* _WORK TO BE COMPLETED_:
Leave the pictures aside. Retype exactly the lines from the top of the data below through the one holding "Blockchain Mortgages: A Better Future".

* _Saved entries_:
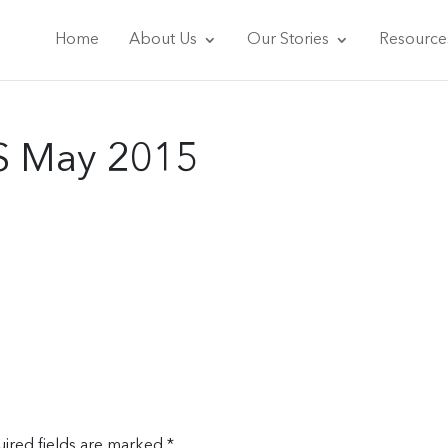
Home
About Us
Our Stories
Resource
S May 2015
ired fields are marked
*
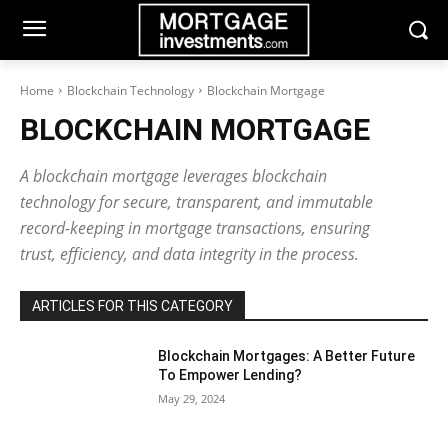
Home
Blockchain Technology
Blockchain Mortgage
BLOCKCHAIN MORTGAGE
A blockchain mortgage leverages blockchain
technology for secure, transparent, and immutable
record-keeping in mortgage transactions, ensuring
trust, efficiency, and data integrity in the process.
ARTICLES FOR THIS CATEGORY
Blockchain Mortgages: A Better Future
To Empower Lending?
May 29, 2024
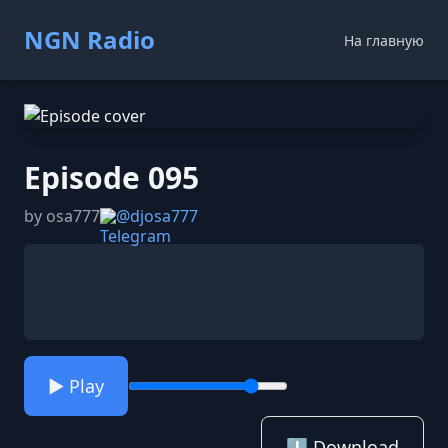
NGN Radio
На главную
Episode 095
by osa777
@djosa777
▶️ Play
⬇️ Download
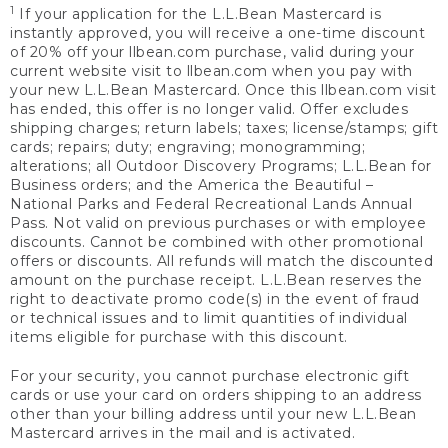
1
If your application for the L.L.Bean Mastercard is
instantly approved, you will receive a one-time discount
of 20% off your llbean.com purchase, valid during your
current website visit to llbean.com when you pay with
your new L.L.Bean Mastercard. Once this llbean.com visit
has ended, this offer is no longer valid. Offer excludes
shipping charges; return labels; taxes; license/stamps; gift
cards; repairs; duty; engraving; monogramming;
alterations; all Outdoor Discovery Programs; L.L.Bean for
Business orders; and the America the Beautiful –
National Parks and Federal Recreational Lands Annual
Pass. Not valid on previous purchases or with employee
discounts. Cannot be combined with other promotional
offers or discounts. All refunds will match the discounted
amount on the purchase receipt. L.L.Bean reserves the
right to deactivate promo code(s) in the event of fraud
or technical issues and to limit quantities of individual
items eligible for purchase with this discount.
For your security, you cannot purchase electronic gift
cards or use your card on orders shipping to an address
other than your billing address until your new L.L.Bean
Mastercard arrives in the mail and is activated.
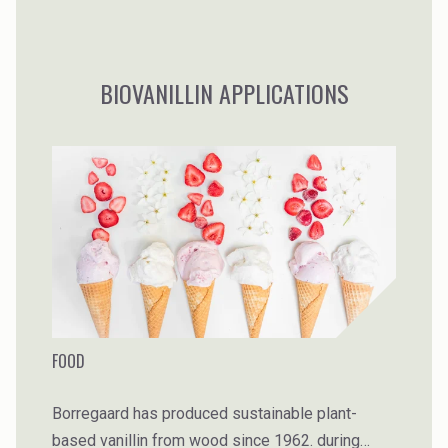
BIOVANILLIN APPLICATIONS
FOOD
Borregaard has produced sustainable plant-
based vanillin from wood since 1962. during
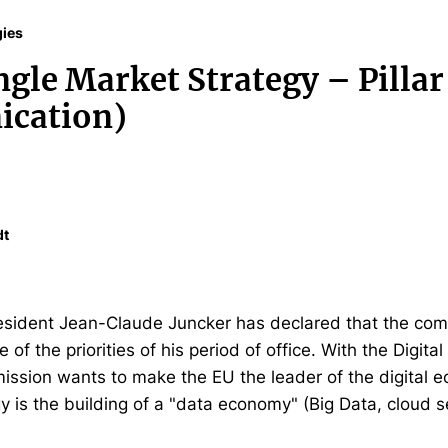
gies
ngle Market Strategy – Pillar
cation)
dt
ident Jean-Claude Juncker has declared that the compl
 of the priorities of his period of office. With the Digita
ission wants to make the EU the leader of the digital e
egy is the building of a "data economy" (Big Data, cloud s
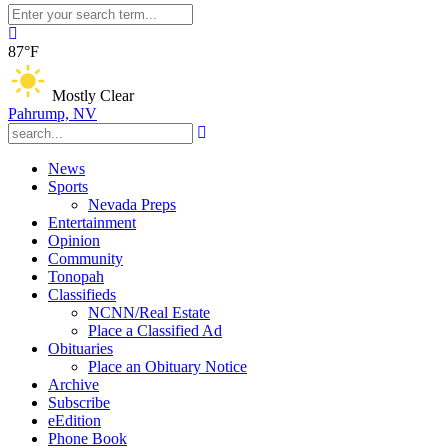
87°F
Mostly Clear
Pahrump, NV
News
Sports
Nevada Preps
Entertainment
Opinion
Community
Tonopah
Classifieds
NCNN/Real Estate
Place a Classified Ad
Obituaries
Place an Obituary Notice
Archive
Subscribe
eEdition
Phone Book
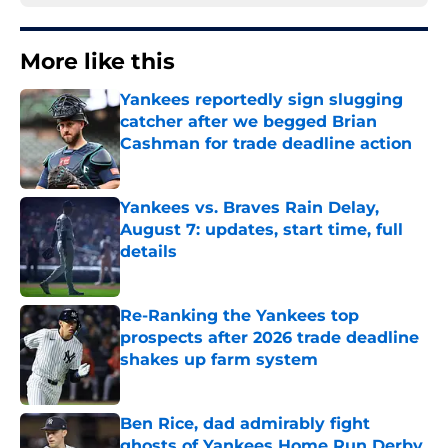
More like this
Yankees reportedly sign slugging
catcher after we begged Brian
Cashman for trade deadline action
Published by on Invalid Date
Yankees vs. Braves Rain Delay,
August 7: updates, start time, full
details
Published by on Invalid Date
Re-Ranking the Yankees top
prospects after 2026 trade deadline
shakes up farm system
Published by on Invalid Date
Ben Rice, dad admirably fight
ghosts of Yankees Home Run Derby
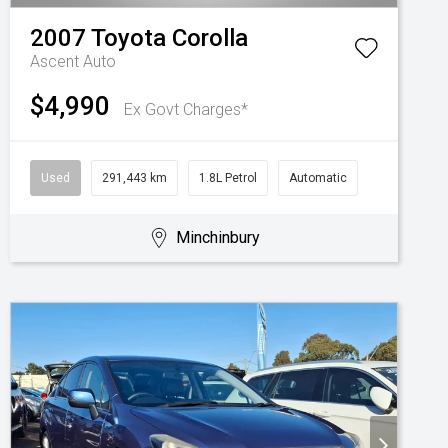
2007
Toyota
Corolla
Ascent Auto
$4,990
Ex Govt Charges*
Used
291,443 km
1.8L Petrol
Automatic
Minchinbury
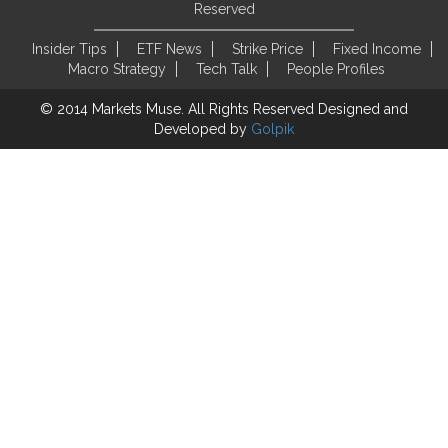
Reserved
Insider Tips
ETF News
Strike Price
Fixed Income
Macro Strategy
Tech Talk
People Profiles
© 2014 Markets Muse. All Rights Reserved
Designed and
Developed by
Golpik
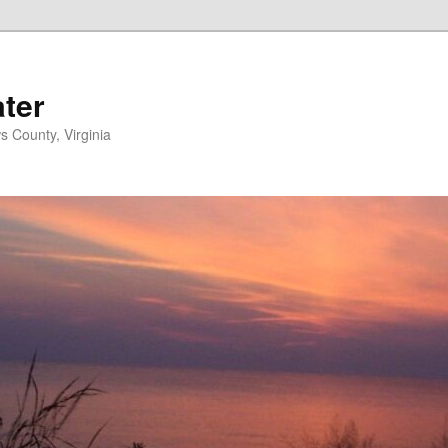
ater
s County, Virginia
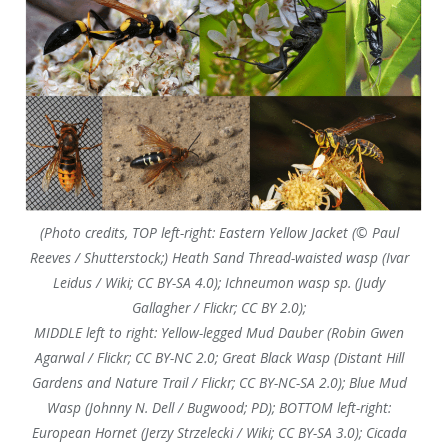
(Photo credits, TOP left-right: Eastern Yellow Jacket (© Paul
Reeves / Shutterstock;) Heath Sand Thread-waisted wasp (Ivar
Leidus / Wiki; CC BY-SA 4.0); Ichneumon wasp sp. (Judy
Gallagher / Flickr; CC BY 2.0);
MIDDLE left to right: Yellow-legged Mud Dauber (Robin Gwen
Agarwal / Flickr; CC BY-NC 2.0; Great Black Wasp (Distant Hill
Gardens and Nature Trail / Flickr; CC BY-NC-SA 2.0); Blue Mud
Wasp (Johnny N. Dell / Bugwood; PD); BOTTOM left-right:
European Hornet (Jerzy Strzelecki / Wiki; CC BY-SA 3.0); Cicada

* _THE COMPLETED TASK_:
Home
About Us
Our Stories
Resource
S May 2015
ired fields are marked
*
Home
Blockchain Technology
Blockchain Mortgage
BLOCKCHAIN MORTGAGE
A blockchain mortgage leverages blockchain
technology for secure, transparent, and immutable
record-keeping in mortgage transactions, ensuring
trust, efficiency, and data integrity in the process.
ARTICLES FOR THIS CATEGORY
Blockchain Mortgages: A Better Future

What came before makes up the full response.